● Compiti ed esercizi:
1. Riscrivi in forma più breve il paragrafo del brano che inizia con «(Teleborsa) - "Episodi di cronaca recente», mantenendone i fatti principali.
2. Fornisci il seguito del brano sulla dichiarazione di Carlo Barberis, riprendendo subito dopo la sua ultima frase.

● Brano da leggere:
(Teleborsa) - "Episodi di cronaca recente, come la tragedia avvenuta a
Crans-Montana in Svizzera, ci ricordano con forza quanto sia essenziale
sviluppare una corretta percezione del pericolo e la capacità di riconoscere tempestivamente i segnali di rischio, soprattutto nei più giovani". Lo ha dichiarato
Carlo Barberis, Presidente di
Expo Training, la piattaforma di incontro tra studenti, scuole, università, istituzioni e aziende, dedicata ai temi della formazione, dell’orientamento e del lavoro.

Dati raccolti
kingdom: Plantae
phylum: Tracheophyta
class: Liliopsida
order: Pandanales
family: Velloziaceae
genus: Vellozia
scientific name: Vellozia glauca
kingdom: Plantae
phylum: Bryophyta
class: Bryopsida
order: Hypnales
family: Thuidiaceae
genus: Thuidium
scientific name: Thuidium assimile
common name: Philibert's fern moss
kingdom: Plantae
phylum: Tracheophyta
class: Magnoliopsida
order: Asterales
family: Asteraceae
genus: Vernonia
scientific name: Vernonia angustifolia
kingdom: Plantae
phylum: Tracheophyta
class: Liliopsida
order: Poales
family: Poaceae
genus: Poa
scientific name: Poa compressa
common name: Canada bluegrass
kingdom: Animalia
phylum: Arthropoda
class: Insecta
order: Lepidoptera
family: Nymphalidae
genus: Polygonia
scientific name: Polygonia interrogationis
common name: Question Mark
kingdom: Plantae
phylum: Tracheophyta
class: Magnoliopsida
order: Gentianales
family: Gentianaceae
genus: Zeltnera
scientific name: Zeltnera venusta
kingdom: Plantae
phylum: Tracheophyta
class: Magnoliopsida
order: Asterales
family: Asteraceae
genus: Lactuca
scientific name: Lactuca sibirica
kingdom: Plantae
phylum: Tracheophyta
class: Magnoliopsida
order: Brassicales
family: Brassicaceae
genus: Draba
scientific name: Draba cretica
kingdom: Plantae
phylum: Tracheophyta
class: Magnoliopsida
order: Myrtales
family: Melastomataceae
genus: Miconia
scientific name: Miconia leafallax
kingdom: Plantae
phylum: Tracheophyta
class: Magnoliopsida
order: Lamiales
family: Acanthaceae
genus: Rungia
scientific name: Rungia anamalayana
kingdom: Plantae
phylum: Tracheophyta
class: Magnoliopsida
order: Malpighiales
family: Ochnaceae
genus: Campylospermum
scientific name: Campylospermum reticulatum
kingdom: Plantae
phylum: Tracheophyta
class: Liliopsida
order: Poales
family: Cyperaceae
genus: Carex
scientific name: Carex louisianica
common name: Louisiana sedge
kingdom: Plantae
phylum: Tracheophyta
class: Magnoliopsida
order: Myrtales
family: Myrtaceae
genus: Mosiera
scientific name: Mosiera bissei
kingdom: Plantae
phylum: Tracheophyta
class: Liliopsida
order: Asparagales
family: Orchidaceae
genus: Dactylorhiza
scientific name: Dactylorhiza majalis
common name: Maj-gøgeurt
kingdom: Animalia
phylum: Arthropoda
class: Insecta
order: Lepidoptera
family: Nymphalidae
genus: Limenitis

● Risposte numerate:
1. Carlo Barberis, presidente di Expo Training, ha dichiarato che fatti recenti come la tragedia di Crans-Montana, in Svizzera, ricordano quanto sia essenziale sviluppare una corretta percezione del pericolo e riconoscere in tempo i segnali di rischio, soprattutto nei giovani. Expo Training è una piattaforma di incontro tra studenti, scuole, università, istituzioni e aziende dedicata a formazione, orientamento e lavoro.

2.
“È necessario
sensibilizzare i ragazzi fin dalla scuola primaria, - prosegue Barberis - affinché imparino a osservare il contesto in cui si trovano, a valutare situazioni potenzialmente critiche e a comprendere che anche eventi apparentemente ordinari possono evolvere rapidamente in situazioni di pericolo. La
percezione del rischio non può essere affidata all’improvvisazione né appresa solo nei momenti di emergenza: deve essere costruita nel tempo, attraverso un
percorso educativo continuo che accompagni la crescita della persona".
"Educare alla percezione del pericolo - spiega - significa aiutare i giovani a
sviluppare consapevolezza, senso di responsabilità e capacità di prevedere le conseguenze delle proprie azioni, mettendo sempre al centro la tutela della vita. Oggi più che mai è necessario intervenire sul piano culturale, in una società in cui il rischio è spesso sottovalutato o mediato dalla tecnologia e dalla tendenza a osservare e documentare, piuttosto che a prevenire. Accompagnare i giovani nel loro percorso formativo significa investire in una società più attenta, capace di riconoscere il pericolo in tempo e di prevenire gli incidenti, non solo di reagire quando ormai è troppo tardi".